2. Mais où est cette heureuse vie ? où donc est-elle ? Oh 1 si elle existait, elle rejetterait les atomes d’Épicure. Oh ! si elle existait, elle saurait qu’il n’y a rien au-dessous du monde. Oh ! si elle existait, elle saurait que l’extrémité d’une sphère tourne plus lentement que son milieu, et autres choses semblables qui me sont pareillement connues. Mais comment et à quel degré suis-je heureux, moi qui ignore pourquoi le monde est grand comme il est, avec des figures qui ne l’empêcheraient pas d’être infiniment plus grand ? Comment ne me dirait-on pas, ou plutôt comment ne serions-nous pas forcés d’avouer que les corps sont divisibles à l’infini, de manière que d’un corps, quel qu’il puisse être, il sortira toujours, pour former une grandeur déterminée, un nombre certain de petits corps ? Ainsi donc, comme il n’y a pas de corps dont on doive dire qu’il est le plus petit possible, pourquoi dirions-nous que le monde est si grand qu’un plus grand ne peut pas être ? à moins par hasard qu’il n’y ait une importante vérité dans ce que je dis un jour secrètement a Alype, savoir que le nombre intelligible croît jusqu’à l’infini sans pouvoir subir cependant une diminution infinie, car on ne trouve rien au-dessous de l’unité, et qu’au contraire le nombre sensible (et quel nombre sensible y a-t-il que la quantité des corps ?) peut diminuer et non pas croître jusqu’à l’infini. Et c’est pourquoi peut-être les philosophes font consister les richesses dans les choses intelligibles et la pauvreté dans les choses sensibles. Quoi de plus malheureux en effet que de pouvoir toujours aller en diminuant ? Et quelle heureuse richesse au contraire que de croître tant qu’on veut, d’aller où l’on veut, de revenir quand on veut, jusqu’où l’on veut, et de beaucoup aimer ce qui ne peut jamais diminuer ! Car quiconque comprend ces nombres n’aime rien tant que l’unité ; ce qui n’est pas étonnant, puisque c’est par elle qu’on aime le reste. Mais, encore une fois, pourquoi le monde est-il grand comme il est ? il pouvait l’être un peu plus ou un peu moins. Je l’ignore. Il est ainsi. Et pourquoi occupe-t-il tel point de l’espace plutôt que tel autre ? On ne doit faire sur cela aucune question, car une nouvelle question resterait toujours à faire. Ce qui me préoccupait beaucoup, c’est que les corps se divisent jusqu’à l’infini ; peut-être y a-t-il été répondu, en parlant de la force contraire du nombre intelligible.
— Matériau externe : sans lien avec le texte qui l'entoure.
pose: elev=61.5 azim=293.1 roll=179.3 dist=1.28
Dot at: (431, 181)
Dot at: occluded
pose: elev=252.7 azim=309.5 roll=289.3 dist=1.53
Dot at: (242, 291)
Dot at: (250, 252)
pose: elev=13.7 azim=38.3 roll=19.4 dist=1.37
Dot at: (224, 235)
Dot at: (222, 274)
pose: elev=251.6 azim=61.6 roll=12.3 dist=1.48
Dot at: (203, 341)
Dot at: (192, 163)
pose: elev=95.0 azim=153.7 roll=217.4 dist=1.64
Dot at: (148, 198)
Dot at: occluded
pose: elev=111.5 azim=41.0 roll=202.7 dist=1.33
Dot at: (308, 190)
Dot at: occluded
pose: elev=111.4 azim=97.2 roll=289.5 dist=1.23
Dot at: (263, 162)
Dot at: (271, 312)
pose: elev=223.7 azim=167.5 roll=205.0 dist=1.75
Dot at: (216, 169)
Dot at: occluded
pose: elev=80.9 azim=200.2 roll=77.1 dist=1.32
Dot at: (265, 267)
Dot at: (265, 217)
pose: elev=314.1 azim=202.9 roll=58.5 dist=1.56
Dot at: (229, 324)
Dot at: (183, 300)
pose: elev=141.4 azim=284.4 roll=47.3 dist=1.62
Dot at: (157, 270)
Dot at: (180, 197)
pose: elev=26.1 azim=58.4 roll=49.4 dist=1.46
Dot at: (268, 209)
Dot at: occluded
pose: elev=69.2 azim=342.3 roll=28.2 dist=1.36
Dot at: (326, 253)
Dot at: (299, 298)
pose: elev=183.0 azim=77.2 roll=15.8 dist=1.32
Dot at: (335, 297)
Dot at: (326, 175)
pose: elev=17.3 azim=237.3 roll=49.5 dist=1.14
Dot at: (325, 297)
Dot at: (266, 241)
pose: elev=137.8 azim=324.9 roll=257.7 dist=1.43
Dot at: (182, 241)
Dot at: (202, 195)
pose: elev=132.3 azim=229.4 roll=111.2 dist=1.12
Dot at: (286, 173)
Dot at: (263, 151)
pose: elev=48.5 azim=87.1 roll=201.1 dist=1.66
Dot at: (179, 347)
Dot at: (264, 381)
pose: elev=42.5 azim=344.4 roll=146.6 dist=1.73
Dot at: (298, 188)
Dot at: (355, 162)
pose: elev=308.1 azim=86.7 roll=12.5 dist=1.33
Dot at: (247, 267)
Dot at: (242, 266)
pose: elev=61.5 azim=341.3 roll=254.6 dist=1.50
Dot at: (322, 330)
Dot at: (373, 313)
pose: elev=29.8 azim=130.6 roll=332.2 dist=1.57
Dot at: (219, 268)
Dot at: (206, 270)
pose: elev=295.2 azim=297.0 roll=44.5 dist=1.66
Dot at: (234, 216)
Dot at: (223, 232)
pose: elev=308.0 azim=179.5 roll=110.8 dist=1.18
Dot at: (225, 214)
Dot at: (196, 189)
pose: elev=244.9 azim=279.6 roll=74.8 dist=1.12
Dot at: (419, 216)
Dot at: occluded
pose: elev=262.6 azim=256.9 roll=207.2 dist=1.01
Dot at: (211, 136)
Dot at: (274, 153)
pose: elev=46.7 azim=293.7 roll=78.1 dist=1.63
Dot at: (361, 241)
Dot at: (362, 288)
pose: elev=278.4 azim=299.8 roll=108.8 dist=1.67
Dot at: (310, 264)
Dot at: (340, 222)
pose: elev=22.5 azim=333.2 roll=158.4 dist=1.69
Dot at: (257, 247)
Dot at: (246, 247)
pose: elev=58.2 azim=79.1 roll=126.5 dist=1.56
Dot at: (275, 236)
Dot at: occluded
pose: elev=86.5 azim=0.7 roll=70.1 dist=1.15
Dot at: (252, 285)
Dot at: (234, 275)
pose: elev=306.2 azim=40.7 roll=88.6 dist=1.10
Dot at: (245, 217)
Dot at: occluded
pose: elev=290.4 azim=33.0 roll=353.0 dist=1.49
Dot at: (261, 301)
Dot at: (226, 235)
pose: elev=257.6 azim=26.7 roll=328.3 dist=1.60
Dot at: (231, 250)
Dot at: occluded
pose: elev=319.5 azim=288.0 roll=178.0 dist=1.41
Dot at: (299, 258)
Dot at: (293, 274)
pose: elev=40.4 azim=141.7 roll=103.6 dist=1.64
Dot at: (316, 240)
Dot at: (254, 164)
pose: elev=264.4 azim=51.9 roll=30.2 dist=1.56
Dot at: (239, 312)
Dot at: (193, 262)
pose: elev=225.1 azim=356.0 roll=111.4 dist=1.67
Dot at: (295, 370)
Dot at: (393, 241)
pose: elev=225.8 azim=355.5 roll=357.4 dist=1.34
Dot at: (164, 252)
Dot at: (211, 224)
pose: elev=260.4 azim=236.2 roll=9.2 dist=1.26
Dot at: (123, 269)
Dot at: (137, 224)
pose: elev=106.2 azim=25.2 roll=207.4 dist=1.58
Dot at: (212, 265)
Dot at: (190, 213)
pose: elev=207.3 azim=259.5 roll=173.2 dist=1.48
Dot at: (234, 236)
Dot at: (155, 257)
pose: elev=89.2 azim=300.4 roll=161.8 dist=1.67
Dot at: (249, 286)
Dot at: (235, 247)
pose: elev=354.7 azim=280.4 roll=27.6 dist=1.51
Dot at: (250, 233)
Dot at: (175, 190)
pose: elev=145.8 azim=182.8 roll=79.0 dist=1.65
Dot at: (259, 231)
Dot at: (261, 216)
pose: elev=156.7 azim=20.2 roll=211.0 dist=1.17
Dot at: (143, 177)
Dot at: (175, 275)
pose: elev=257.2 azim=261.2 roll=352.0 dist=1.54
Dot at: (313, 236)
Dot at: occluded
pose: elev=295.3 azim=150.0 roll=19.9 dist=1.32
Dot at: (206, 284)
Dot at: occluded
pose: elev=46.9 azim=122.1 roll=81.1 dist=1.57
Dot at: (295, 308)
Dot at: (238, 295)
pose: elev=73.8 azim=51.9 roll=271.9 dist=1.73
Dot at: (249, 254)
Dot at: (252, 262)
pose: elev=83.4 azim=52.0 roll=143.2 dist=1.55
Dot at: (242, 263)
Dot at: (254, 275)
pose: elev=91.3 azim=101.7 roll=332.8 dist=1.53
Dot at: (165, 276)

3. Mais attendez. Voyons, disais-je encore, ce je ne sais quoi qui se présente à mon esprit. Ce monde sensible est assurément l’image de je ne sais quel autre monde intelligible. Or, il y a quelque chose de merveilleux dans la façon dont les miroirs nous retracent les images ; quelque grands qu’ils soient, ils n’agrandissent pas les images, celles même des plus petits corps ; les petits miroirs au contraire, comme les prunelles des yeux, diminuent les plus grandes images [1] On diminue donc les images des corps en diminuant les miroirs, et, si vous les augmentez, vous n’augmentez pas les images. Il y a là certainement

  1. Ce qui est vrai des miroirs qui ne sont pas en verre.